# electronic collar



## rabbitslayer (Sep 17, 2007)

It's time to get my dog started on e-training. What collars do you guys like/recommend? She is a lab who will be hunting both upland and waterfowl. Thanks...


----------



## izzydog (Jan 18, 2008)

I really like my Tri-tronics Uplander G3. You can control up to 3 collars and I also bought the beeper for my big runner. It recharges quickly and has a lot of different settings but is simple to use.


----------



## bwhntr (Sep 12, 2007)

Tritronics or Dogtra


----------



## Packfish (Oct 30, 2007)

I have a Dogtra. No problems with it. Remember you have lab---- not a bad thing- just that you do not need the range to deal with , let's say an EP. I have one Pudel P and I am getting another in a few weeks - I will be in the same boat this fall- let me know how you like what you get.


----------



## xxxxxxBirdDogger (Mar 7, 2008)

My Dogtra collars have been reliable for many years now. I like the vibration function on the Dogtra as opposed to the beep function of the Tritronics, simply because it allows me to hunt silently as well as giving the dog a physical stimulus each time the collar is used. 

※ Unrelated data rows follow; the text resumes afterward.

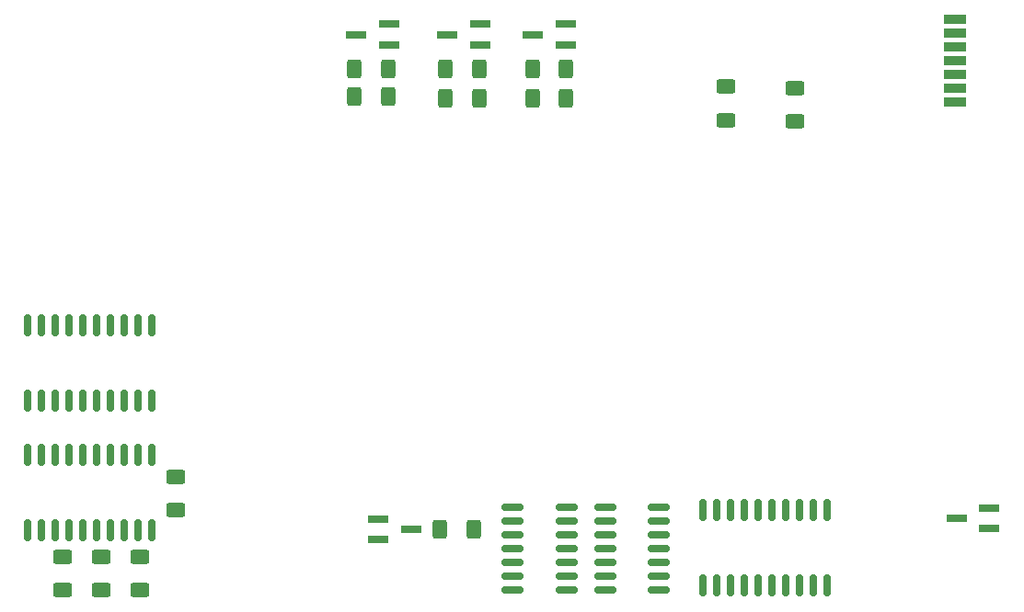
<source format=gbr>
%TF.GenerationSoftware,KiCad,Pcbnew,(6.0.5)*%
%TF.CreationDate,2023-03-31T09:48:09-05:00*%
%TF.ProjectId,ISA rev7,49534120-7265-4763-972e-6b696361645f,rev?*%
%TF.SameCoordinates,Original*%
%TF.FileFunction,Paste,Top*%
%TF.FilePolarity,Positive*%
%FSLAX46Y46*%
G04 Gerber Fmt 4.6, Leading zero omitted, Abs format (unit mm)*
G04 Created by KiCad (PCBNEW (6.0.5)) date 2023-03-31 09:48:09*
%MOMM*%
%LPD*%
G01*
G04 APERTURE LIST*
G04 Aperture macros list*
%AMRoundRect*
0 Rectangle with rounded corners*
0 $1 Rounding radius*
0 $2 $3 $4 $5 $6 $7 $8 $9 X,Y pos of 4 corners*
0 Add a 4 corners polygon primitive as box body*
4,1,4,$2,$3,$4,$5,$6,$7,$8,$9,$2,$3,0*
0 Add four circle primitives for the rounded corners*
1,1,$1+$1,$2,$3*
1,1,$1+$1,$4,$5*
1,1,$1+$1,$6,$7*
1,1,$1+$1,$8,$9*
0 Add four rect primitives between the rounded corners*
20,1,$1+$1,$2,$3,$4,$5,0*
20,1,$1+$1,$4,$5,$6,$7,0*
20,1,$1+$1,$6,$7,$8,$9,0*
20,1,$1+$1,$8,$9,$2,$3,0*%
G04 Aperture macros list end*
%ADD10RoundRect,0.150000X0.150000X-0.837500X0.150000X0.837500X-0.150000X0.837500X-0.150000X-0.837500X0*%
%ADD11R,1.900000X0.800000*%
%ADD12RoundRect,0.250000X-0.400000X-0.625000X0.400000X-0.625000X0.400000X0.625000X-0.400000X0.625000X0*%
%ADD13RoundRect,0.250000X-0.625000X0.400000X-0.625000X-0.400000X0.625000X-0.400000X0.625000X0.400000X0*%
%ADD14R,2.000000X0.900000*%
%ADD15RoundRect,0.250000X0.400000X0.625000X-0.400000X0.625000X-0.400000X-0.625000X0.400000X-0.625000X0*%
%ADD16RoundRect,0.150000X0.825000X0.150000X-0.825000X0.150000X-0.825000X-0.150000X0.825000X-0.150000X0*%
G04 APERTURE END LIST*
D10*
%TO.C,U4*%
X102992000Y-102395500D03*
X104262000Y-102395500D03*
X105532000Y-102395500D03*
X106802000Y-102395500D03*
X108072000Y-102395500D03*
X109342000Y-102395500D03*
X110612000Y-102395500D03*
X111882000Y-102395500D03*
X113152000Y-102395500D03*
X114422000Y-102395500D03*
X114422000Y-95470500D03*
X113152000Y-95470500D03*
X111882000Y-95470500D03*
X110612000Y-95470500D03*
X109342000Y-95470500D03*
X108072000Y-95470500D03*
X106802000Y-95470500D03*
X105532000Y-95470500D03*
X104262000Y-95470500D03*
X102992000Y-95470500D03*
%TD*%
D11*
%TO.C,D3*%
X136247000Y-69657000D03*
X136247000Y-67757000D03*
X133247000Y-68707000D03*
%TD*%
D12*
%TO.C,R13*%
X133070000Y-71882000D03*
X136170000Y-71882000D03*
%TD*%
D13*
%TO.C,R6*%
X113279000Y-116814000D03*
X113279000Y-119914000D03*
%TD*%
%TO.C,R5*%
X116581000Y-109448000D03*
X116581000Y-112548000D03*
%TD*%
D11*
%TO.C,D7*%
X191492000Y-114234000D03*
X191492000Y-112334000D03*
X188492000Y-113284000D03*
%TD*%
D13*
%TO.C,R4*%
X173639978Y-73608000D03*
X173639978Y-76708000D03*
%TD*%
D11*
%TO.C,D6*%
X138279000Y-114300000D03*
X135279000Y-113350000D03*
X135279000Y-115250000D03*
%TD*%
D14*
%TO.C,J2*%
X188314000Y-67318000D03*
X188314000Y-68588000D03*
X188314000Y-69858000D03*
X188314000Y-71128000D03*
X188314000Y-72398000D03*
X188314000Y-73668000D03*
X188314000Y-74938000D03*
%TD*%
D10*
%TO.C,U3*%
X165100000Y-119413500D03*
X166370000Y-119413500D03*
X167640000Y-119413500D03*
X168910000Y-119413500D03*
X170180000Y-119413500D03*
X171450000Y-119413500D03*
X172720000Y-119413500D03*
X173990000Y-119413500D03*
X175260000Y-119413500D03*
X176530000Y-119413500D03*
X176530000Y-112488500D03*
X175260000Y-112488500D03*
X173990000Y-112488500D03*
X172720000Y-112488500D03*
X171450000Y-112488500D03*
X170180000Y-112488500D03*
X168910000Y-112488500D03*
X167640000Y-112488500D03*
X166370000Y-112488500D03*
X165100000Y-112488500D03*
%TD*%
D15*
%TO.C,R9*%
X136170000Y-74422000D03*
X133070000Y-74422000D03*
%TD*%
%TO.C,R1*%
X152553000Y-74549000D03*
X149453000Y-74549000D03*
%TD*%
D11*
%TO.C,D1*%
X152503000Y-69657000D03*
X152503000Y-67757000D03*
X149503000Y-68707000D03*
%TD*%
D16*
%TO.C,U1*%
X152589000Y-119888000D03*
X152589000Y-118618000D03*
X152589000Y-117348000D03*
X152589000Y-116078000D03*
X152589000Y-114808000D03*
X152589000Y-113538000D03*
X152589000Y-112268000D03*
X147639000Y-112268000D03*
X147639000Y-113538000D03*
X147639000Y-114808000D03*
X147639000Y-116078000D03*
X147639000Y-117348000D03*
X147639000Y-118618000D03*
X147639000Y-119888000D03*
%TD*%
D13*
%TO.C,R7*%
X109723000Y-116814000D03*
X109723000Y-119914000D03*
%TD*%
%TO.C,R8*%
X106167000Y-116788000D03*
X106167000Y-119888000D03*
%TD*%
D12*
%TO.C,R2*%
X149453000Y-71882000D03*
X152553000Y-71882000D03*
%TD*%
%TO.C,R11*%
X141452000Y-71882000D03*
X144552000Y-71882000D03*
%TD*%
D13*
%TO.C,R3*%
X167289978Y-73481000D03*
X167289978Y-76581000D03*
%TD*%
D12*
%TO.C,R12*%
X140944000Y-114300000D03*
X144044000Y-114300000D03*
%TD*%
D16*
%TO.C,U2*%
X161098000Y-119888000D03*
X161098000Y-118618000D03*
X161098000Y-117348000D03*
X161098000Y-116078000D03*
X161098000Y-114808000D03*
X161098000Y-113538000D03*
X161098000Y-112268000D03*
X156148000Y-112268000D03*
X156148000Y-113538000D03*
X156148000Y-114808000D03*
X156148000Y-116078000D03*
X156148000Y-117348000D03*
X156148000Y-118618000D03*
X156148000Y-119888000D03*
%TD*%
D11*
%TO.C,D5*%
X144629000Y-69657000D03*
X144629000Y-67757000D03*
X141629000Y-68707000D03*
%TD*%
D15*
%TO.C,R10*%
X144552000Y-74549000D03*
X141452000Y-74549000D03*
%TD*%
D10*
%TO.C,U5*%
X102992000Y-114333500D03*
X104262000Y-114333500D03*
X105532000Y-114333500D03*
X106802000Y-114333500D03*
X108072000Y-114333500D03*
X109342000Y-114333500D03*
X110612000Y-114333500D03*
X111882000Y-114333500D03*
X113152000Y-114333500D03*
X114422000Y-114333500D03*
X114422000Y-107408500D03*
X113152000Y-107408500D03*
X111882000Y-107408500D03*
X110612000Y-107408500D03*
X109342000Y-107408500D03*
X108072000Y-107408500D03*
X106802000Y-107408500D03*
X105532000Y-107408500D03*
X104262000Y-107408500D03*
X102992000Y-107408500D03*
%TD*%
M02*

</source>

I agree that you should buy a Dogtra or Tritronics.


----------



## Dekashika (Oct 23, 2007)

Good advice on Tritronics or Dogtra. I would stay away from Innotek......unfortunately, I learned that through experience. Good luck with your training.


----------



## yfzduner450 (Dec 28, 2009)

I have really like my tri-tronics collar. 2mile range, great battery life, and I can control a tracer light with the remote and its got enough juice for the most bull headed dogs. I've got my dogs trained to return on the tone and its worked put great.


----------



## Matt B (Sep 10, 2007)

I have sport dog for a couple of years, no complaints with them either. Good luck with your choice.


----------



## JuddCT (Sep 7, 2007)

Dogtra


----------